Cosatu challenges pensions Bill

The union federation has put forward seven principles it deems necessary for informing the Bill to equitably reimburse pension-fund members

Ngwako Modjadji

The Congress of South Trade Unions (Cosatu) is calling for the estimated R80-billion pension “surplus” to be restituted to beneficiaries, backdated to the 1980s when the federation advocated a “migration” from pension to provident funds.

The bulk of the amount represents assets that defined pension funds set aside to meet members reasonable benefit expectations.

The call was made by Cosatu during its submissions to the finance portfolio committee last week as part of the deliberations of the Pension Funds Second Amendment Bill.

In the early 1980s retirement funds became a bone of contention as workers sought to control their own assets at a time when they mistrusted management and wanted to attract lump-sum benefits in the context of high unemployment.

When members switched from pension to provident funds, Cosatu argues, benefits were “deliberately calculated in a way that a significant portion of the assets that were supposed to secure their retirement benefits were left behind. These assets were thus not given to members as they should have been, but instead kept in defined benefit funds by employers, with the intention of laying their hands on this ‘surplus’.”

Cosatu maintains that the Pension Funds Second Amendment does not address its concerns by elevating employers to the position of beneficiary of a fund when it provides for employers, as trustees, to act in the interest of non-members. “The Bill [thus] gives the employer the same right as members to benefit from extraordinary and ordinary surplus arising in the past and in the future adversely affecting a fund’s ability to meet members’ reasonable benefit expectations.”

The Bill also allows employers to have “contribution holidays” (to pay contributions later when it suits them) an unprecedented development in the management of retirement funds.

Cosatu argues that the argument that an employer can have a claim to the assets of a retirement fund is defective in that the same analogy could be used to argue that an employer has a claim to an employee’s bank account on the grounds of making salary deposits.

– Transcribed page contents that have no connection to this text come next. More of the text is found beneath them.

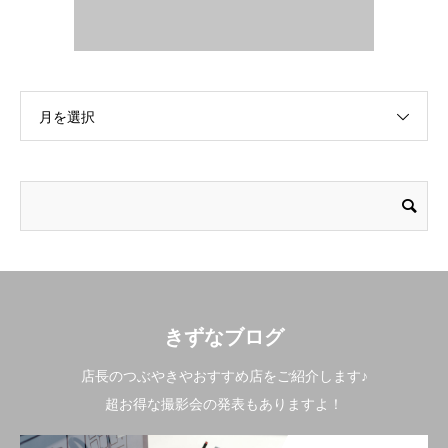
月を選択
きずなブログ
店長のつぶやきやおすすめ店をご紹介します♪
超お得な撮影会の発表もありますよ！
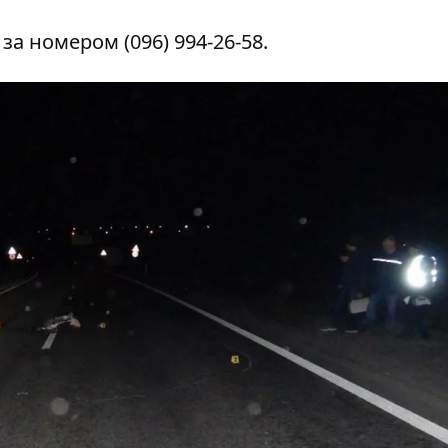
о за номером
(096) 994-26-58
.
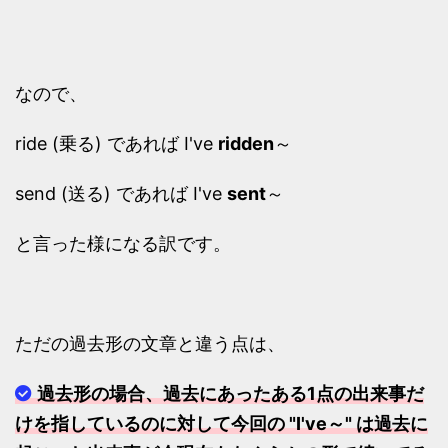
なので、
ride (乗る) であれば I've
ridden
～
send (送る) であれば I've
sent
～
と言った様になる訳です。
ただの過去形の文章と違う点は、
過去形の場合、過去にあったある1点の出来事だ
けを指しているのに対して今回の "I've～" は過去に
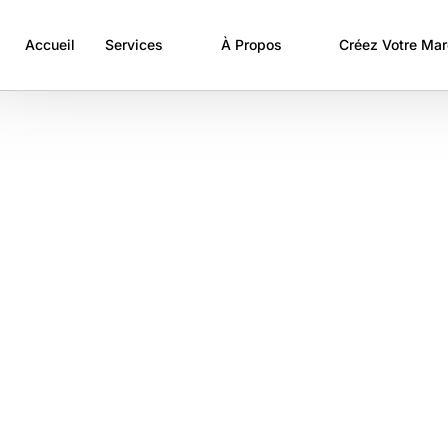
Accueil
Services
À Propos
Créez Votre Ma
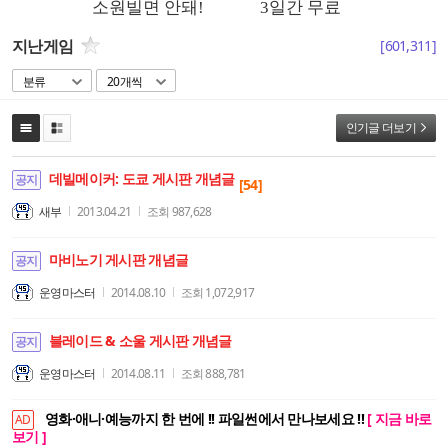
지난게임
[
601,311
]
분류
20개씩
인기글 더보기
데빌메이커: 도쿄 게시판 개념글
공지
[54]
새부
2013.04.21
조회
987,628
마비노기 게시판 개념글
공지
운영마스터
2014.08.10
조회
1,072,917
블레이드 & 소울 게시판 개념글
공지
운영마스터
2014.08.11
조회
888,781
영화·애니·예능까지 한 번에 !! 파일썬에서 만나보세요 !!
[ 지금 바로
AD
보기 ]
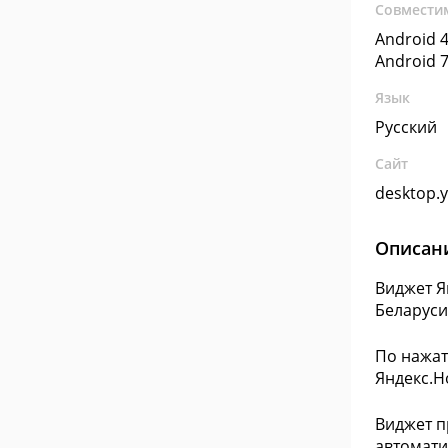
Совмести
Android 4
Android 7
Язык
Русский
Сайт
desktop.
Описан
Виджет Я
Беларуси
По нажат
Яндекс.Н
Виджет п
автомати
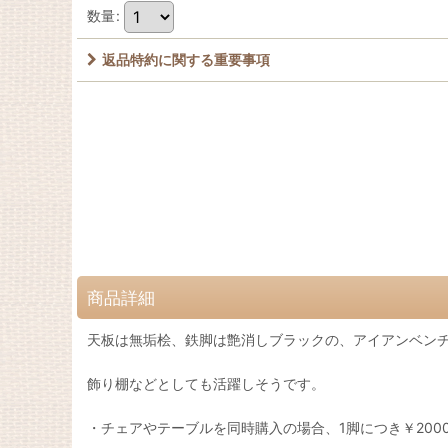
数量
:
返品特約に関する重要事項
商品詳細
天板は無垢桧、鉄脚は艶消しブラックの、アイアンベン
飾り棚などとしても活躍しそうです。
・チェアやテーブルを同時購入の場合、1脚につき￥200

The same argument holds that one cannot claim repayment for making additional contributions, in monthly premiums, to an insurer. On this basis, the federation submitted that employers have no claim or legal ground on the pension “surplus”.

The first amendment to the Pension Funds Act was tabled in Parliament in June 1998, but was withdrawn after Cosatu raised objections to provisions that gave employers “easy access to repatriate ‘surplus’ assets in retirement funds”. The ensuing deadlock was taken to the National Economic Development and Labour Council, subjecting the process to months of delay that raised concerns in labour circles that by the time the issue was resolved the value of the surplus assets would be greatly reduced.

Business South Africa’s (BSA) submission on the Bill centres on the economic consequences of pension restitution or repayment of the surplus. BSA argues that “‘disadvantaged persons’ should rather be helped through taxation and social assistance”.

The federation has put forward seven principles it deems necessary for informing the Bill in its attempt to resolve the matter. These are:

l A pension fund belongs to its members and no third party should have a legal or equitable stake in the fund;

l Every pensioner is entitled to inflation-related benefits;

l Every member is entitled to a proportional share of what he/she would have been entitled to as a pensioner in the fund;

l Any ordinary surplus remaining after satisfying the entitlements of pensioners and early leavers should be apportioned to pensioners and early leavers in equal shares;

l The same principles that will apply to future benefits should apply to the past and should benefit all former members and pensioners since 1980;

l Any deficit must be made good by the employers over time, with members receiving what was due to them at the time to prevent any negative destabilising effects on retirement funds; and

l Dispute resolution regarding future minimum benefits and restitution of minimum benefits to past members should be dealt with on the basis of the same principles.

The document tabled before Parliament says members and former members of retirement funds face bleak future financial risks without a source of income. This would leave government to provide for their social needs.